On March 10, 2025, the federal court for the Southern District of Ohio sentenced former Cincinnati defense attorney Richard Louis Crosby III to 37 months in federal prison for Social Security fraud. The 37-year-old pleaded guilty in July 2024 to using the identifying information of his girlfriend, his father and a dead man to fraudulently apply for employment with law firms around the country—after he had been disbarred for stealing funds from clients. He was also accused of defrauding prisoner clients.

Crosby was fired in 2019 from Cincinnati’s Strauss Troy firm for allegedly stealing funds from clients. The Cincinnati Bar Association filed a complaint against him in November 2020. He agreed to surrender his law license five months later, and Crosby was indicted for the thefts in Hamilton County in June and November 2021.

Meanwhile, Crosby didn’t stop holding himself out as an attorney. He assumed a stolen identity, applying to a law firm in Washington, D.C. that briefly hired him as “Richard Williams” in June 2021—the same month that he was first indicted in Ohio.

After his second indictment, the Hamilton County Court entered a disbarment order for Crosby. But he used the stolen identity again in June 2022 to land a job with a California firm, working as an attorney for three months at a $150,000 annual salary.

A month before that, Crosby had been arrested on the Hamilton County charges, eventually receiving a probated sentence in June 2023. He used his girlfriend’s Social Security number to apply to a Miami law firm in September 2022, beginning work the following month with a $5,000 signing bonus and a $185,000 annual salary—until investigators showed up from the Clermont County Child Support Enforcement Office in April 2023.

His cover blown, Crosby was fired by the Miami firm. But he continued to interview with other law firms, using the identity of a dead North Carolina man to land a $285,000-a-year job in September 2023 with a California practice. Crosby also falsely claimed to be a former U.S. Marine and a football player at the University of Michigan, but those lies did not earn him any charges when he was finally indicted by federal prosecutors in November 2023.
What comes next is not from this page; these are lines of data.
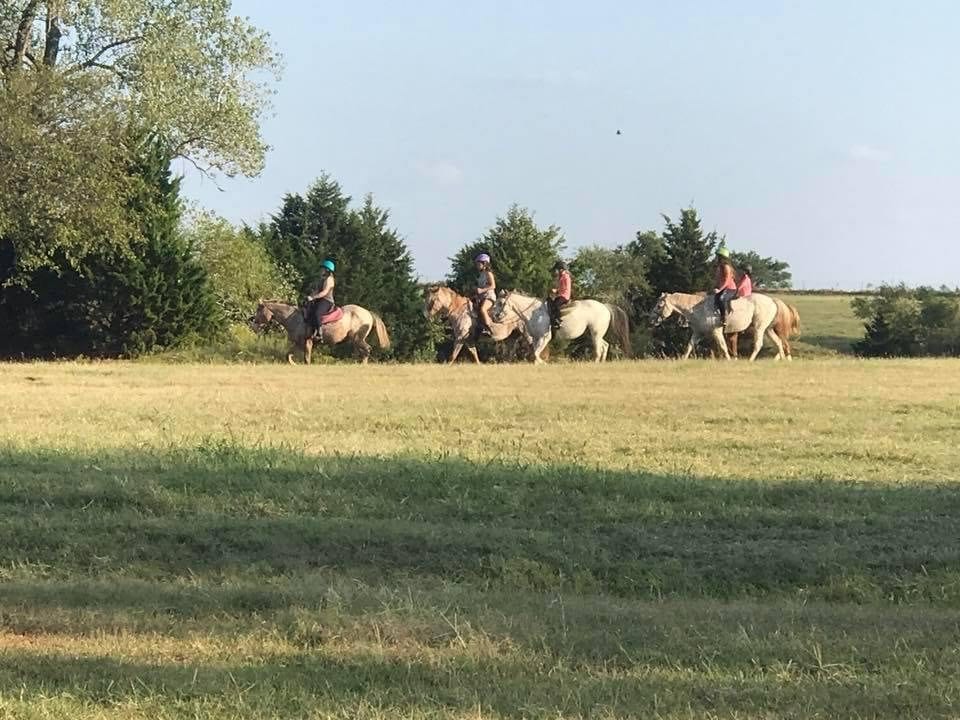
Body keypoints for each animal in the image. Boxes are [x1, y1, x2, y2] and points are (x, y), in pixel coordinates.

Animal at [251, 300, 390, 365]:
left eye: (259, 310)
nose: (254, 324)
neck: (294, 318)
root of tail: (367, 313)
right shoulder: (298, 343)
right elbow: (288, 355)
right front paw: (293, 364)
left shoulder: (307, 342)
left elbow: (306, 358)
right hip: (355, 341)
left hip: (358, 339)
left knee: (367, 349)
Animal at [492, 290, 632, 364]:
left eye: (500, 303)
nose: (493, 316)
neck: (534, 313)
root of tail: (605, 306)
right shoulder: (536, 338)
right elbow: (535, 353)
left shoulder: (544, 337)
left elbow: (536, 353)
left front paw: (542, 363)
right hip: (595, 334)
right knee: (605, 345)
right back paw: (601, 362)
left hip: (595, 334)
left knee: (599, 349)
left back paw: (595, 362)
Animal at [650, 291, 784, 361]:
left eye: (659, 306)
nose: (651, 320)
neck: (697, 308)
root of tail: (772, 300)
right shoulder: (697, 333)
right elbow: (689, 346)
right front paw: (682, 359)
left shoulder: (716, 332)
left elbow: (723, 346)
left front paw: (729, 360)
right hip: (768, 330)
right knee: (778, 342)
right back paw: (783, 359)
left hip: (759, 328)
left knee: (758, 344)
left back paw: (750, 360)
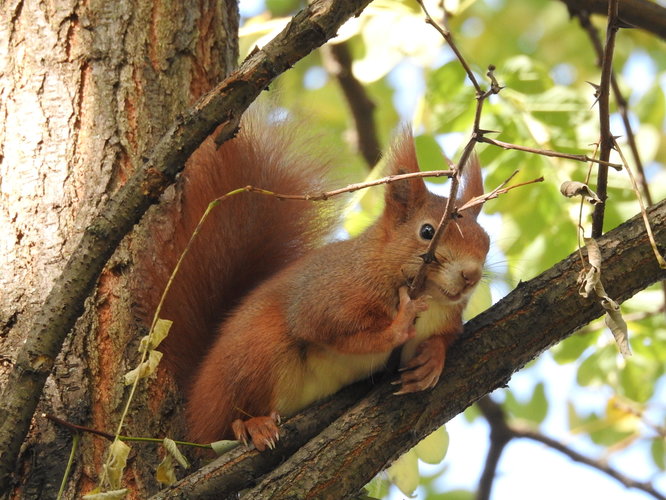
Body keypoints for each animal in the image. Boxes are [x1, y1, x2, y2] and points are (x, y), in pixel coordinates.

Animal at [135, 111, 488, 452]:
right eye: (427, 231)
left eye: (485, 240)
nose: (471, 276)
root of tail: (197, 394)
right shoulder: (332, 296)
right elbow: (332, 330)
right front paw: (399, 323)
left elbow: (443, 337)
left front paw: (432, 358)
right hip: (257, 351)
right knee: (224, 424)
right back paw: (250, 425)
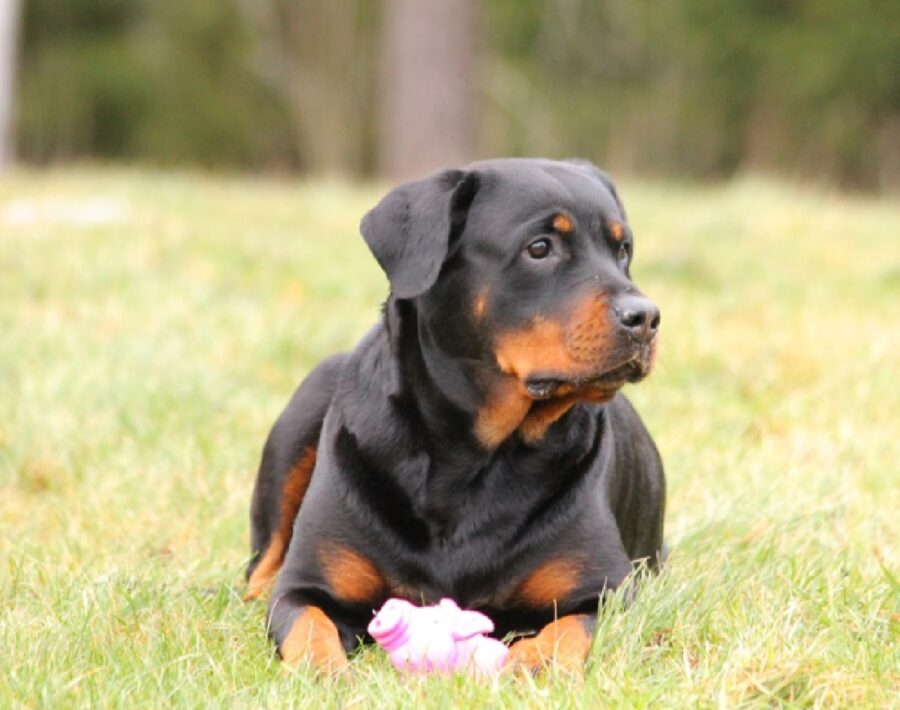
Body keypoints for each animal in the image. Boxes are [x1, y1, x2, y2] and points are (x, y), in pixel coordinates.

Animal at [243, 159, 664, 676]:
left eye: (622, 250)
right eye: (539, 248)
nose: (645, 317)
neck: (471, 454)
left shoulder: (607, 592)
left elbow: (567, 631)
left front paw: (530, 663)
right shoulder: (306, 587)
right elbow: (309, 626)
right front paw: (325, 672)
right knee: (261, 567)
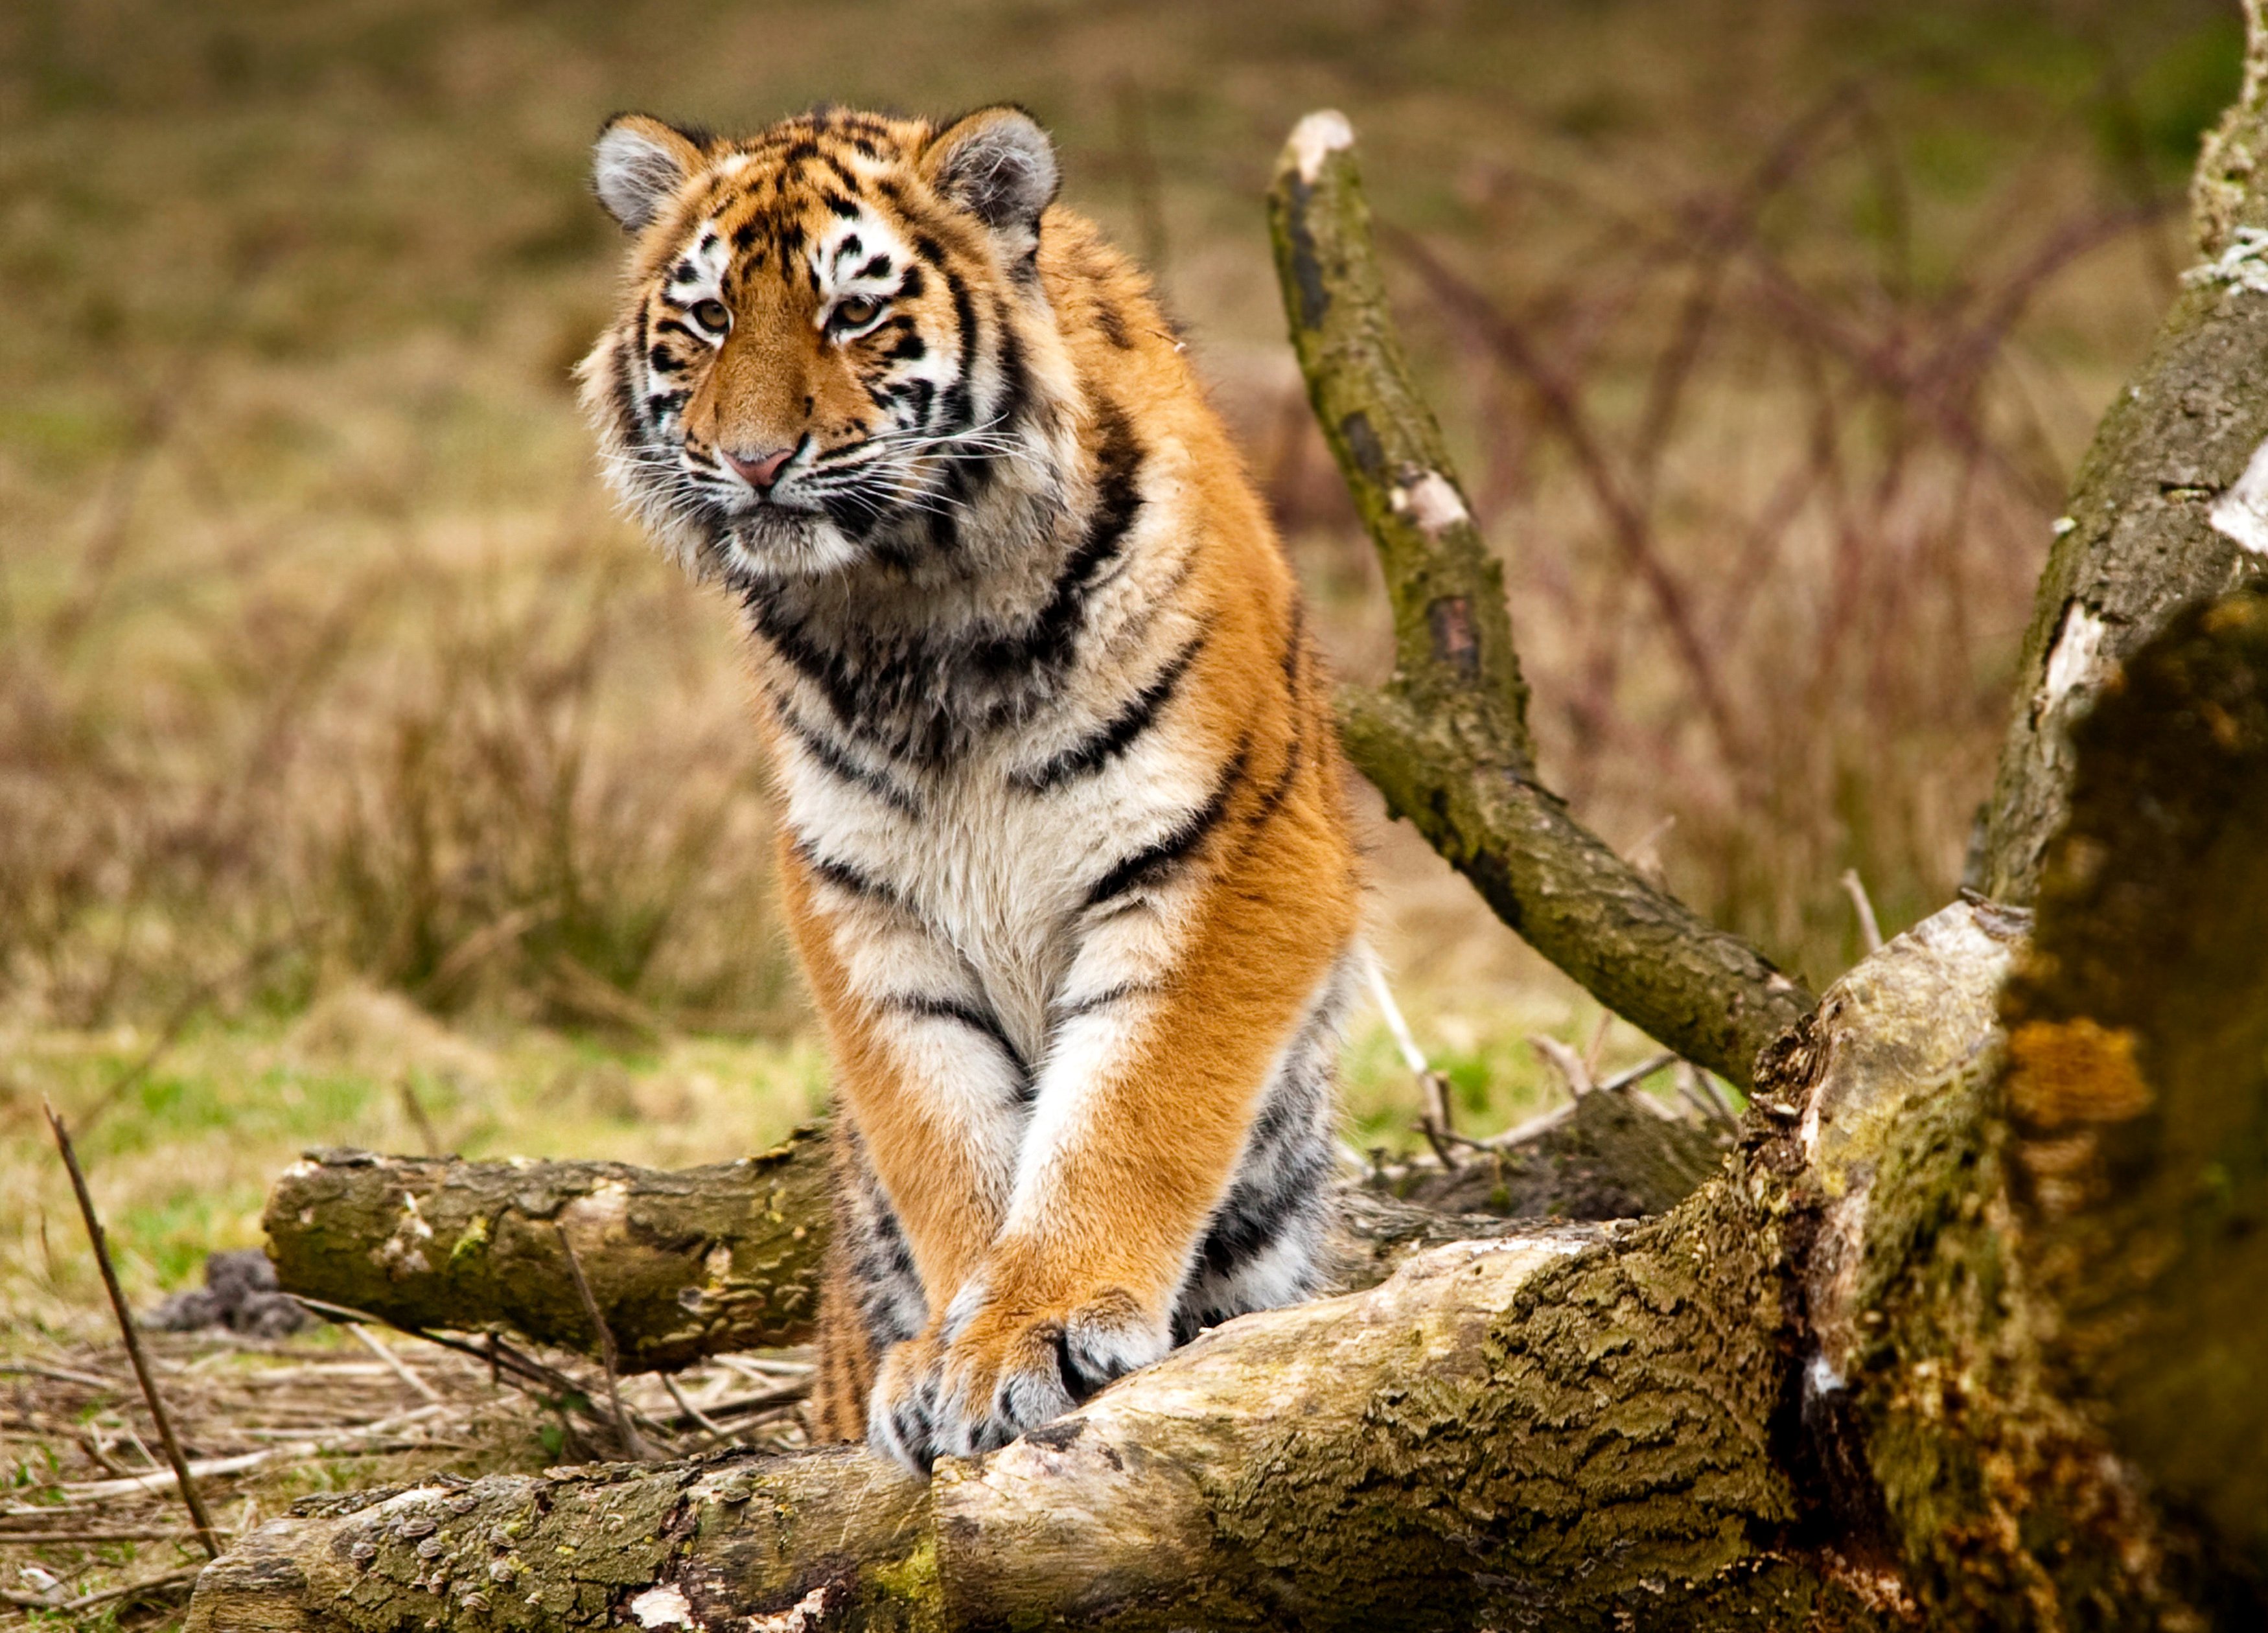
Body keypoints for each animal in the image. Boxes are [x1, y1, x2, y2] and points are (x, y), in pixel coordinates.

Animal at [581, 108, 1361, 1470]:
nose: (755, 461)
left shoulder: (1227, 849)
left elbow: (1127, 1109)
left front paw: (1031, 1333)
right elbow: (945, 1137)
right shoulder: (860, 899)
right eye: (710, 319)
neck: (913, 610)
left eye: (851, 314)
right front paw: (953, 1349)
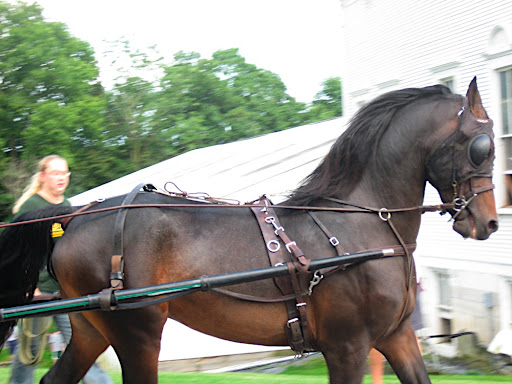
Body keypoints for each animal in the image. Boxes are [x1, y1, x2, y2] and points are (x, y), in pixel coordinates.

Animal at [0, 76, 496, 382]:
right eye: (482, 147)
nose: (488, 221)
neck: (358, 225)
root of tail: (72, 217)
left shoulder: (396, 337)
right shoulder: (347, 346)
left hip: (90, 330)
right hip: (137, 332)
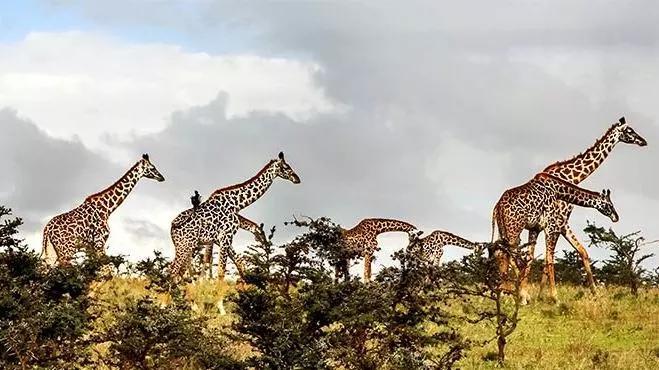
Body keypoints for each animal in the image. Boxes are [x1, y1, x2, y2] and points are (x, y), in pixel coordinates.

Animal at [169, 152, 300, 278]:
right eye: (286, 167)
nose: (297, 178)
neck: (236, 203)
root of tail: (172, 228)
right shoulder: (226, 236)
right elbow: (221, 271)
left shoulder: (223, 238)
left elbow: (239, 264)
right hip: (184, 247)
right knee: (174, 272)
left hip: (188, 248)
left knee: (180, 272)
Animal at [492, 172, 620, 304]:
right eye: (610, 204)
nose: (616, 217)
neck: (558, 190)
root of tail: (498, 206)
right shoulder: (551, 227)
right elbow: (549, 259)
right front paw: (555, 298)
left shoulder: (536, 228)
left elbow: (531, 258)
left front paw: (525, 296)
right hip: (514, 230)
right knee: (506, 255)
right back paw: (506, 295)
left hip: (504, 230)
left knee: (501, 254)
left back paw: (505, 293)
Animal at [532, 117, 648, 302]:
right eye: (629, 131)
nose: (643, 141)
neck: (573, 177)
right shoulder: (558, 221)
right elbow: (549, 257)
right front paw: (548, 296)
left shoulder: (562, 223)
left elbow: (583, 252)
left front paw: (595, 292)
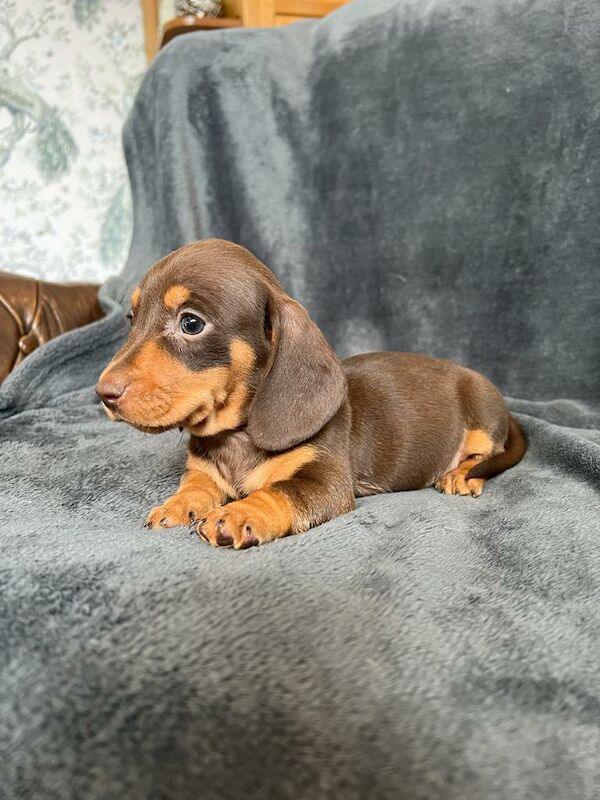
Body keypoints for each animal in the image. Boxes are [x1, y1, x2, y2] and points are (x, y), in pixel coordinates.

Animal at [97, 239, 524, 552]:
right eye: (132, 318)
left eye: (190, 323)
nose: (103, 394)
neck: (236, 434)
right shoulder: (203, 470)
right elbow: (197, 486)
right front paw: (179, 504)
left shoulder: (325, 481)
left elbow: (282, 491)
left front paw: (238, 514)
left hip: (481, 412)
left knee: (484, 454)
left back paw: (460, 474)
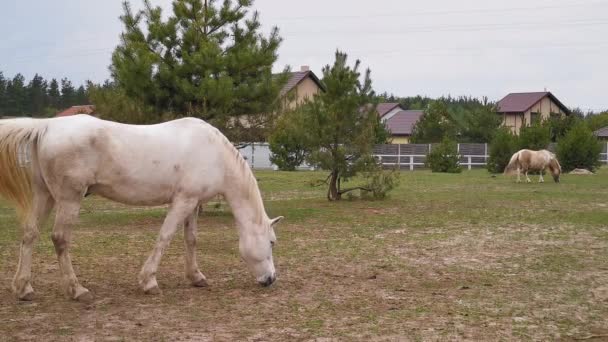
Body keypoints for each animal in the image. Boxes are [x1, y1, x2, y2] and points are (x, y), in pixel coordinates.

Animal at [0, 115, 284, 302]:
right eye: (271, 242)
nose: (271, 279)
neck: (214, 154)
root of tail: (46, 125)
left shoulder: (193, 203)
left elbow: (191, 239)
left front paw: (196, 277)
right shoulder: (182, 201)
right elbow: (165, 237)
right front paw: (149, 282)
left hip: (44, 195)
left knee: (30, 234)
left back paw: (24, 288)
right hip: (69, 199)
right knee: (59, 238)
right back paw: (77, 290)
Before his plea in that case, and while free on bond in Cincinnati in early 2024, Crosby ran yet another scheme to defraud prisoners and their families of fees in exchange for promised work on appeals, parole and other post-conviction relief—none of which he was licensed to perform. Prosecutors didn’t learn about that until September 2024, at which point Crosby was in a cell awaiting trial

The Court revoked his bond in June 2024 after he missed a hearing and claimed that he was hospitalized on a “morphine drip.” As his GPS tracker revealed, Crosby actually spent the morning parked outside a hospital in an apparent attempt to fool the device.

In addition to his prison term, Crosby was ordered to serve three years of supervised release and perform 300 hours of community service, as well as pay $170,769.29 in restitution to two law firms he defrauded; an amount due to a third firm had yet to be determined. See: United States v. Crosby, USDC (S.D. Ohio), Case No. 1:23-cr-00111.